Testo citato:
____

Con la morte di Gerhard Larcher la teologia cattolica europea perde una delle figure più nobili della declinazione culturale del Vaticano II tra il XX e il XXI secolo. Per la sua curiosità e onestà intellettuale, che lo hanno spinto a praticare, come un pioniere, terreni inediti per la ricollocazione del sapere teologico nell’epoca incerta, ma feconda, della postmodernità.

Per la sua capacità di cercare, in questa impresa, sempre dei compagni di avventura con i quali condividere lo scavo teologico nel confronto con le arti e i media. Soprattutto, per la sua squisita umanità che condivideva a piene mani con chiunque varcasse la soglia del suo ufficio, delle aule di lezione, e della sua casa – in un angolo del Tirolo, dove, insieme alla moglie Elisabeth, dispensava sempre la sapienza e il calore dell’ospitalità.

La sua estetica teologica va ben oltre i libri, gli articoli e le curatele che ha dedicato a questo tema. Arrivando ai confini dei rapporti che ha intrattenuto con gli artisti non solo europei, ma anche alle innumerevoli mostre e cataloghi a cui ha collaborato – con una percezione della forma capace dell’incanto di un bambino che apre i suoi occhi sulla realtà promettente del mondo.

Un’arte non da imbrigliare dentro canoni precostituiti di una teologia che sa sempre di più, ma da riconoscere come fonte contemporanea a cui il sapere della fede può e deve attingere per apprendere i luoghi e i modi in cui il Dio di Gesù si attesta negli slanci dello spirito, nella fatica dei corpi, nei colori e nelle forme – anche quelle più sfigurate, la cui bellezza sembra essere solo l’azzardo di un desiderio tradito.

____

Dati:
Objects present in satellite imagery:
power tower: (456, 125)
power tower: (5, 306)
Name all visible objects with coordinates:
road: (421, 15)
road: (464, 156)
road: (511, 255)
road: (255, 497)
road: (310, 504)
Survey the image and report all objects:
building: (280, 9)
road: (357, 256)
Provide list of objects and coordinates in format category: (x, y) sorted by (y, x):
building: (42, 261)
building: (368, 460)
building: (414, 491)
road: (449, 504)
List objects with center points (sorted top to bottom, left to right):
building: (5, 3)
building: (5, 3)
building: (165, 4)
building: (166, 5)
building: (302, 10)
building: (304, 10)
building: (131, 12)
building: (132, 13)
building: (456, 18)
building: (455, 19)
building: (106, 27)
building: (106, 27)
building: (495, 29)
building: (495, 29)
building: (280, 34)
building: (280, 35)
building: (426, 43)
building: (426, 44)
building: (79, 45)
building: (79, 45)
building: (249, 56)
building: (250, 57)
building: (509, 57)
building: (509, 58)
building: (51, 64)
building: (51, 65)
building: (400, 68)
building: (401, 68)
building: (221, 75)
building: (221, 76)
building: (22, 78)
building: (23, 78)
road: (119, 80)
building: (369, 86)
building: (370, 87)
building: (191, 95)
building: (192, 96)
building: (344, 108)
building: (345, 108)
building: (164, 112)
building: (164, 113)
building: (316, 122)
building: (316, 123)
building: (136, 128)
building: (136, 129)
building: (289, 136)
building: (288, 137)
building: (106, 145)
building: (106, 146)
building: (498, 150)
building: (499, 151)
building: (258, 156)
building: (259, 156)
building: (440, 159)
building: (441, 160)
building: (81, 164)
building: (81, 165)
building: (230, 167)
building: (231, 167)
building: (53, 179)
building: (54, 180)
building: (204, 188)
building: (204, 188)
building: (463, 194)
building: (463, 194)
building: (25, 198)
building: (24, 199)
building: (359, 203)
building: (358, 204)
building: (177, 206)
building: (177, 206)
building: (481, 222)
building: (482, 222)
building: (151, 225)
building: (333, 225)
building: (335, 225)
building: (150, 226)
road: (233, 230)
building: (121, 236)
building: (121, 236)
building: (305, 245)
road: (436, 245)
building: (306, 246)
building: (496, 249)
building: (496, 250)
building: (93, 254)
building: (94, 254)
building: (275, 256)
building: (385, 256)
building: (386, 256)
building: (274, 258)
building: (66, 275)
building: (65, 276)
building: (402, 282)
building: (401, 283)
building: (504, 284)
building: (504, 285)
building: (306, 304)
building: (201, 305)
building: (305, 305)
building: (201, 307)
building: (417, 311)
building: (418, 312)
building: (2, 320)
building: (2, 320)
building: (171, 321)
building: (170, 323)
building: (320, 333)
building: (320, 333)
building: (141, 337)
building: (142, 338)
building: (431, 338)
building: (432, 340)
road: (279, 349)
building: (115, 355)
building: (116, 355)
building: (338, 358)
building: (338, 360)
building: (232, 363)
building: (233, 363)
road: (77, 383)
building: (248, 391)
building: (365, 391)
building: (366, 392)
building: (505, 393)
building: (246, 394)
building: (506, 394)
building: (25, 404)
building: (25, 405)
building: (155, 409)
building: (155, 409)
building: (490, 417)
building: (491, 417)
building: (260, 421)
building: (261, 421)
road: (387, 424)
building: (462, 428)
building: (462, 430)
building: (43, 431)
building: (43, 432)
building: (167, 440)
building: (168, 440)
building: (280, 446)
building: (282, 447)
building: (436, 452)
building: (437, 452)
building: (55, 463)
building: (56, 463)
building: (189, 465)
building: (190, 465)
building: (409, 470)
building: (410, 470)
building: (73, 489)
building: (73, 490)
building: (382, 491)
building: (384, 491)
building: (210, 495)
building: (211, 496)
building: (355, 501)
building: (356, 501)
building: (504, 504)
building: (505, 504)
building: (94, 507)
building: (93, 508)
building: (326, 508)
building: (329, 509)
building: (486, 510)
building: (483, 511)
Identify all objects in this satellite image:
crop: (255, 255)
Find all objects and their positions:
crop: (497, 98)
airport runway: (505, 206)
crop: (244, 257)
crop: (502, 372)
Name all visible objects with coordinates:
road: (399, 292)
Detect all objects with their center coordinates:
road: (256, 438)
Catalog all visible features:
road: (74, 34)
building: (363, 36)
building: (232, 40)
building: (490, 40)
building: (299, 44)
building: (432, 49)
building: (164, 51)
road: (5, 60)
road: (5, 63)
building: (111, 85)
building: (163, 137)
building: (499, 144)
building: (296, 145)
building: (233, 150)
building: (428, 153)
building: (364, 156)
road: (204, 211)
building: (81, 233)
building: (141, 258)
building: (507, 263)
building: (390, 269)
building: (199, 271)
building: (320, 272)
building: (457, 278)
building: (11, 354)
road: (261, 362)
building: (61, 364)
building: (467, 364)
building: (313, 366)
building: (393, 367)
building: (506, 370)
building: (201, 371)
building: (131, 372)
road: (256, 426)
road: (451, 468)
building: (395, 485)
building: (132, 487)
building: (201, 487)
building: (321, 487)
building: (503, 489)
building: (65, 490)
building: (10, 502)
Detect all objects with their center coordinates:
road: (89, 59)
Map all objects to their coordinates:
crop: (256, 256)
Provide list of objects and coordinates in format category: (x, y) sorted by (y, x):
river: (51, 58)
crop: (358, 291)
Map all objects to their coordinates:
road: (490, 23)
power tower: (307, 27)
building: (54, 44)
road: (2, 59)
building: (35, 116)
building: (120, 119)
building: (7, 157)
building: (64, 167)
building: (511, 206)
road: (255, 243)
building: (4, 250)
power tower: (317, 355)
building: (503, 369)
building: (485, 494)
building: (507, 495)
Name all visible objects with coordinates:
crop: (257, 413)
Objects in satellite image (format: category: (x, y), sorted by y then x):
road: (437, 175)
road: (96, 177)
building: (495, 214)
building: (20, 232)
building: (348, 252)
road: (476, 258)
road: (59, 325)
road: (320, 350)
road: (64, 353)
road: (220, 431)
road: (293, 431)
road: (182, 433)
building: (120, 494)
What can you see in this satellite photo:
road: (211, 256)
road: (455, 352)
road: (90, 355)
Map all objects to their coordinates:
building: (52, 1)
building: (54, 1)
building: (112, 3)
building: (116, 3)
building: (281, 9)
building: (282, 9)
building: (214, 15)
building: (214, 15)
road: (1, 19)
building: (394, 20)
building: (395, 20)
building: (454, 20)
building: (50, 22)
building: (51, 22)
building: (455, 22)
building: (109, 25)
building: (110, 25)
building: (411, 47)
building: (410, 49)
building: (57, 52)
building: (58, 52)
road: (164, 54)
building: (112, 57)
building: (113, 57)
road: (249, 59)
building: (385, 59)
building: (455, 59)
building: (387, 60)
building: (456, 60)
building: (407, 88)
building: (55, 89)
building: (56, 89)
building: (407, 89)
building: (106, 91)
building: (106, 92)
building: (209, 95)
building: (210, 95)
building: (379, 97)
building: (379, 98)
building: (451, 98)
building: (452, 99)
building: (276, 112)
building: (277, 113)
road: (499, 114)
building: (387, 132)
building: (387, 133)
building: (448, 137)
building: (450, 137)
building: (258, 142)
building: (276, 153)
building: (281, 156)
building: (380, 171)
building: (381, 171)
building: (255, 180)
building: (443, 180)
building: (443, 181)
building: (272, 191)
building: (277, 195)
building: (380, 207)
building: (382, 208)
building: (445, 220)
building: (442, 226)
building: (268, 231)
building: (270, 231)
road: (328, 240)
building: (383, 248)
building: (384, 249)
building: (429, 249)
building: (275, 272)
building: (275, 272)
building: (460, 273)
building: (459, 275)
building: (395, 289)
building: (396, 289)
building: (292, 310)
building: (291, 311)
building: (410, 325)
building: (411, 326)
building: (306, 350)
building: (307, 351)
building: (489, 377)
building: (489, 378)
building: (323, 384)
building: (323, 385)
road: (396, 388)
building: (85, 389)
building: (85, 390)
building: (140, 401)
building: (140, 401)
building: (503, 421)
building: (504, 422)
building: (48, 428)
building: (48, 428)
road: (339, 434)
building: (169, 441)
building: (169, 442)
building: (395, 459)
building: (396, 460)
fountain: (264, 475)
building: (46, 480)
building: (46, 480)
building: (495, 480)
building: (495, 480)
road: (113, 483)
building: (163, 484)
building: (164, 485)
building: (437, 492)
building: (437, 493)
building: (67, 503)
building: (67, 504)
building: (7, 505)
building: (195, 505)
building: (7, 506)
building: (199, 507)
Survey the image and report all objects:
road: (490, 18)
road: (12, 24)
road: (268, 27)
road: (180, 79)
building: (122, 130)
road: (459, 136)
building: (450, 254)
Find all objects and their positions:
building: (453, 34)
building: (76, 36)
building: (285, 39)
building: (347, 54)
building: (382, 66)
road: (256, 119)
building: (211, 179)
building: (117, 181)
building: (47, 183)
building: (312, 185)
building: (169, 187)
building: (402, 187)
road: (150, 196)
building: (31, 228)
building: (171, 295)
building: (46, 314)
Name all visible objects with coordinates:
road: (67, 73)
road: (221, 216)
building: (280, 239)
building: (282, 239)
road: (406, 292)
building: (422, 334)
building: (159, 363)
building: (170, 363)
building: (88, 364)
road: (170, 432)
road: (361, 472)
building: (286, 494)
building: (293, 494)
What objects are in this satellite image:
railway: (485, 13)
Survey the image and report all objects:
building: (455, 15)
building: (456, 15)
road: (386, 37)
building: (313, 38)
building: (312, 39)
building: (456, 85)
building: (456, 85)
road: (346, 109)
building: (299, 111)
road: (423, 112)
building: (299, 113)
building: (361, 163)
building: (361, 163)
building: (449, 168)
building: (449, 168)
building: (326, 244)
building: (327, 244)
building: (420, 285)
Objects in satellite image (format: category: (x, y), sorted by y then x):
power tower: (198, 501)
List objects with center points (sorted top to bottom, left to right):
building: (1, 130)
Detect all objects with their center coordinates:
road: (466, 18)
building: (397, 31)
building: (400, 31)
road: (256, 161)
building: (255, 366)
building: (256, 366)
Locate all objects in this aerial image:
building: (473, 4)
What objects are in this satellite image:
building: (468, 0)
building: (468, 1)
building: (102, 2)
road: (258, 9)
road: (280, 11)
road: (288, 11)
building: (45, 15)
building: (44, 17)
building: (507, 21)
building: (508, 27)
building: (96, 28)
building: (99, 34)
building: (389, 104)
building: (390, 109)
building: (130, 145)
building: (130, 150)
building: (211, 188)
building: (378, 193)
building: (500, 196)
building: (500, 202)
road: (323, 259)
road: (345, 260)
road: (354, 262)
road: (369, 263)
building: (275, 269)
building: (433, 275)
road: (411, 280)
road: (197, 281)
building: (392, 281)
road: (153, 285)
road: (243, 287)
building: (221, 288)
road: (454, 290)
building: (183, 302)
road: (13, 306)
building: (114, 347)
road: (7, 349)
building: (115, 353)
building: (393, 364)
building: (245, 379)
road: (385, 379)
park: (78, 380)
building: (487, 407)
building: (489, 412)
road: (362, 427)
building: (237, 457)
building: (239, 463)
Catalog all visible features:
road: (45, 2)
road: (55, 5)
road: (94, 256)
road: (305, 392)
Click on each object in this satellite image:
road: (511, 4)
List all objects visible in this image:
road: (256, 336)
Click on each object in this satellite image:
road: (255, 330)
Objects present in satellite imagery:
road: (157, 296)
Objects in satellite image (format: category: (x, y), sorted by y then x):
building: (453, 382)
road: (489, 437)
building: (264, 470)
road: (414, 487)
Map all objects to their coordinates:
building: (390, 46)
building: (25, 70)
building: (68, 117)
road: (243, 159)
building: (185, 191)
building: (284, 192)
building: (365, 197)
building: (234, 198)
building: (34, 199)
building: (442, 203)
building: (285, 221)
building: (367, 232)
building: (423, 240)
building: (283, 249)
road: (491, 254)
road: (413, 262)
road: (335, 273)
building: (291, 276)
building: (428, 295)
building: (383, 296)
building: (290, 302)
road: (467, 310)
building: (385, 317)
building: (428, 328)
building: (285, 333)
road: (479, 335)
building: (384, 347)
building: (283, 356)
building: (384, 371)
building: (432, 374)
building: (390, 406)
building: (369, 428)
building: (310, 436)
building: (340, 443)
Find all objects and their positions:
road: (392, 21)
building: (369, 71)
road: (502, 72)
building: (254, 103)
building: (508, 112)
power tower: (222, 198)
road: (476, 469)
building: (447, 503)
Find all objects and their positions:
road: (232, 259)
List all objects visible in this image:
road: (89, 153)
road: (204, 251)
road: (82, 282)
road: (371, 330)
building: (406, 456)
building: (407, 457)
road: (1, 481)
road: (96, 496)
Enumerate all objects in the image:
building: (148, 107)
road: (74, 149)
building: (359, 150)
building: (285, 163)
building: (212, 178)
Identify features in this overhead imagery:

____

Compiti:
1: Puoi trascrivere riga per riga, senza modifiche, il tratto dei record che va dall'inizio fino alla riga contenente "road: (449, 504)", entrambi gli estremi compresi?
2: Come potrebbe proseguire il ricordo di Gerhard Larcher dopo l'ultima frase riportata? Scrivine il seguito.
Il testo e i record sono materiali distinti, da tenere separati.

Risposte:
1:
Objects present in satellite imagery:
power tower: (456, 125)
power tower: (5, 306)
Name all visible objects with coordinates:
road: (421, 15)
road: (464, 156)
road: (511, 255)
road: (255, 497)
road: (310, 504)
Survey the image and report all objects:
building: (280, 9)
road: (357, 256)
Provide list of objects and coordinates in format category: (x, y) sorted by (y, x):
building: (42, 261)
building: (368, 460)
building: (414, 491)
road: (449, 504)

2:
Quella di Gerhard Larcher è stata una teologia che impara – sì, anche e soprattutto dal mondo a cui Dio non fa mai mancare gli slanci e le ideazioni del suo Spirito. Una teologia rara, nella sua umiltà e competenza. Una teologia sempre in cerca dell’altro, consapevole di quella parazialità che le impedisce di risolversi in sistema. Una teologia fatta di abbozzi, alla ricerca paziente di una forma che non fosse né totale né totalizzante.

Quella di Larcher è stata una vera e propria arte teologica per abbozzi, capace di portare con letizia il peso dell’incompiutezza – perché solo così poteva essere fedele a questo nostro tempo: amato da Dio e consegnato alla finezza intelligente della fede. Quella che ci lascia è una “Pietà Rondanini” del sapere teologico – un’incompiuta, appunto, capace proprio per questo di attraversare i tempi e le storie: affidando alla percezione dell’altro le chiavi per entrare nelle scheggiature del suo mistero più profondo.

Un’esistenza teologica che viveva per consegnarsi e pensare insieme – fuori da ogni gerarchia accademica, da ogni retorica ecclesiastica e teologica, da ogni presunzione di un sapere più alto. Le sue lezioni, i colloqui dei dottorandi, i suoi interventi a convegni e mostre, erano occasione per apprendere insieme, per azzardare il pensiero sotto lo sguardo critico altrui, per condividere con generosità la sua passione per la fede.

La passione (estetica e teologica insieme) per l’arte e per le lingue, lo ha portato a guardare con interesse fuori dai rigidi confini di quella tedesca: con una predilezione particolare per la Francia e l’Italia. Culture e teologie che stimava e rispettava, che desiderva frequentare e conoscere.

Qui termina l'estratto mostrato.